Sene 2013 gözümün nuru... Kulağımda kulaklık, sesine sağır seni dinliyorum. Ve diyorsun ki;
"HAFİF BİR RÜZGAR İSTEDİM AMA SERT ESTİ." Ne yaşıyorsun, ne ölü. Ölmeye yorgun, yaşamaya yalnızsın. Sanki tarifi olmayan sözleri, gözlerinde biriktirmişsin. Bir yağmur bulutu mu görüyorum göz kapakların ardında, yoksa toz mu kaçtı puslu gözlerine? Söylesene sana ne oldu?

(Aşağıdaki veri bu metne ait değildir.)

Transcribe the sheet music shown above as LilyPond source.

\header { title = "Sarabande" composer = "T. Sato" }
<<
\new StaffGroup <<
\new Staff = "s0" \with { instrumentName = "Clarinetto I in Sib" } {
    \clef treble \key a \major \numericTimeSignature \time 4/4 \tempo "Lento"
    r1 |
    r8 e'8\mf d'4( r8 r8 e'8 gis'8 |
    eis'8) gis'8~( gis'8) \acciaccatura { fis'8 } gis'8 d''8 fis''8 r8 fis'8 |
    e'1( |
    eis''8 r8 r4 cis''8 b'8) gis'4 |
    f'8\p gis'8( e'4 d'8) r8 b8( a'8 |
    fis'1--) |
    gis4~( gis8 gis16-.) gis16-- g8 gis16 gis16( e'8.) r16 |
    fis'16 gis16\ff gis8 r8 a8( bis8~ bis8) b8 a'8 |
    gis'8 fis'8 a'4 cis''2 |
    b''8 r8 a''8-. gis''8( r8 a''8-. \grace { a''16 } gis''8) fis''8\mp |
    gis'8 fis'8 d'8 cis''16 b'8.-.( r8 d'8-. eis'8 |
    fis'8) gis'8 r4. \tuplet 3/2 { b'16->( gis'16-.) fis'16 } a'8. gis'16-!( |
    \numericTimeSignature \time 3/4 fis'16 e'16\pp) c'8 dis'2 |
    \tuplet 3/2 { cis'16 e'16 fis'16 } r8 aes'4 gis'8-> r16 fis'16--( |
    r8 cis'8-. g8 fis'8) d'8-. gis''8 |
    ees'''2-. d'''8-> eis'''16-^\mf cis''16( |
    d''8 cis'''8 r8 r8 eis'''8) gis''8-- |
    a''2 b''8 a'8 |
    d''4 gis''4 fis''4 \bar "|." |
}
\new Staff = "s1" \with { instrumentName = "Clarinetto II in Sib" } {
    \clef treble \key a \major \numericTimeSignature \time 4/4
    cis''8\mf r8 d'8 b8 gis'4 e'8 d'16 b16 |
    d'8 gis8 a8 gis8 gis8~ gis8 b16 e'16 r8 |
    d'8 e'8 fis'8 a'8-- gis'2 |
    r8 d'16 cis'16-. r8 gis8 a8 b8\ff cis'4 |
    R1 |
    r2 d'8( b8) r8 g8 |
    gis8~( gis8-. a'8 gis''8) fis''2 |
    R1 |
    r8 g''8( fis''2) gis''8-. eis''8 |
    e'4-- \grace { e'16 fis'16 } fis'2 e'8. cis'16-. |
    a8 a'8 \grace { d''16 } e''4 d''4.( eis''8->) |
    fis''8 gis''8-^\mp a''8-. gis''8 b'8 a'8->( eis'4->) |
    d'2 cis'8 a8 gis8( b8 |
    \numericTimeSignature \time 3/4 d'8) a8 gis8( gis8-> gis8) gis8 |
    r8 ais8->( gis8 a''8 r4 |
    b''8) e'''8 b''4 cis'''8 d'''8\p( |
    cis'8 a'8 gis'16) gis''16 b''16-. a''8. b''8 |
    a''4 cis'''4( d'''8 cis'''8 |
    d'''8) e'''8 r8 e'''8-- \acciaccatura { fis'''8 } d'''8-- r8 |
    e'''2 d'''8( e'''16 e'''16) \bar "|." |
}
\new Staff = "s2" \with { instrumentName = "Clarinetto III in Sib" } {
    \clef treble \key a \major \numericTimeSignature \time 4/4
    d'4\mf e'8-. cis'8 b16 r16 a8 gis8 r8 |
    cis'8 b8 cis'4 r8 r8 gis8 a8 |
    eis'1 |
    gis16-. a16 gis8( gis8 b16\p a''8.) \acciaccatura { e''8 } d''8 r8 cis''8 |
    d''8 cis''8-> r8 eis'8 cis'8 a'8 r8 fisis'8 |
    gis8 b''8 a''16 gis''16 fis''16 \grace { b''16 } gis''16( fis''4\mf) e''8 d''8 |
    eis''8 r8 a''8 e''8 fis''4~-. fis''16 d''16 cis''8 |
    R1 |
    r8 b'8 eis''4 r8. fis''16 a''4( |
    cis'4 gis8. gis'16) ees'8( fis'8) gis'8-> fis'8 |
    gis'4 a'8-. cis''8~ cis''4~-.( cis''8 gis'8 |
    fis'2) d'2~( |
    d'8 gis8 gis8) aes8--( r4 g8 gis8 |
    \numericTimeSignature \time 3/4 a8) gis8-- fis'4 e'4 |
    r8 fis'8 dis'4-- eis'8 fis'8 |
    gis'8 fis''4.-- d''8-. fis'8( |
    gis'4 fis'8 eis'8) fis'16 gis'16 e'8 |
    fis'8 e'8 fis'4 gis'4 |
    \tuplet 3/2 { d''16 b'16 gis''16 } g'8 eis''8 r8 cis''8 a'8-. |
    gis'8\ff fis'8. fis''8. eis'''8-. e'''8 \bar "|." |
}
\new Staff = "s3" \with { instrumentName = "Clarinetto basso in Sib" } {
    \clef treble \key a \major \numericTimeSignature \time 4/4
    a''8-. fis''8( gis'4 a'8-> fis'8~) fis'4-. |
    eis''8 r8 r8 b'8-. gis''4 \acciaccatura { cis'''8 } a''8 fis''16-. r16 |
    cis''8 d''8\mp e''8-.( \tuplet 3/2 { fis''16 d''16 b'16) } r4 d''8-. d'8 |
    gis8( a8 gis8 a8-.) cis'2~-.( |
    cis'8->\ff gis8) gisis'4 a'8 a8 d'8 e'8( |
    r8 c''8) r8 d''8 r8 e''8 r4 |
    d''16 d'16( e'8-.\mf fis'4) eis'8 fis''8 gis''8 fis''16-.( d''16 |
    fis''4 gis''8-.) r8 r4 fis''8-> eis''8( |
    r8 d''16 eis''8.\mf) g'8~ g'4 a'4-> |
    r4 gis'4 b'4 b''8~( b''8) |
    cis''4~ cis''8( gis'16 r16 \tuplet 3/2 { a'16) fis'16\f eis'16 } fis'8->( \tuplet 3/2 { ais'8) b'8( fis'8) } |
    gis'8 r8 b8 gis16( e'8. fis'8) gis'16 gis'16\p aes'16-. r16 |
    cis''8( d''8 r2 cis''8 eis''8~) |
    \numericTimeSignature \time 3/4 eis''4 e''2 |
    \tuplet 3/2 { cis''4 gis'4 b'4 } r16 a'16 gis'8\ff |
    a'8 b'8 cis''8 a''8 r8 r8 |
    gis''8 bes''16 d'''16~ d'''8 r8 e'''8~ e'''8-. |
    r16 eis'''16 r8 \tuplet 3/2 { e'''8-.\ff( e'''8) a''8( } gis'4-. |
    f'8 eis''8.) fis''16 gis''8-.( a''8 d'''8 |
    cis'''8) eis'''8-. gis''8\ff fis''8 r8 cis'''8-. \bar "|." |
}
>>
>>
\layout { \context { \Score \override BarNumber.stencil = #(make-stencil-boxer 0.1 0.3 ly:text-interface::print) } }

Zaman değiştirir herşeyi derler.
Hayır! Zaman birşeyi değiştirmekle hükümlü değildir. Saniyeler dakikanın, saatler günlerin, haftalar ayların, yıllar senin peşindedir. Sen yön verirsin.
Ve ben seni ilk tanıdığımda, gülünce baygın gözlerini kısan yanakların , konuşurken ki o uyku mahmuru sesin değişmedi. Dün muzlu pastayı severken, bugün çikolatalıyı sevmedin. Peynirli poğaçayı hiç istemedin. Demekki neymiş? Zaman bir şeyi değiştirmezmiş. Gezdiğin sokaklar, yaşadığın yer, derdini dinleyen yıldızlar, küçüklükten beli sen koşsanda seni takip eden ay hâlâ gökyüzünde.
Gök yüzünde.
Bugünümden geleceğimi seziyorum. Geleceğini. Bir pazar kahvaltısı mutluluğu, ve bir cuma nuru, huzuru var yüzünde, gözlerinde, ellerinde, sende...
Tüm hayallerim yere göğe sığmadı , kalbi parçaladı ve sonunda zamana yaydı.
Bir yıl geçti...
İki yıl...
Üç...
Dört...
Beş...
Tam beş yıl.
Hâlâ bir gün bu mektup eline geçer düşüncesiyle yazıyorum. Herşeyi geleceğe bırakarak hata mı yapıyorum? Bilmiyorum ama. Yarınımdan şunu diliyorum ve diyorum ki;
Bugünümün kaybettirdikleri bana ders olsun geleceğim.
Gündüz zaten ışık var. Ama ben karanlık yolları görmem için güneşe, belki ateşe, yada gözlerine ihtiyacım var. Bana bunu sun geleceğim.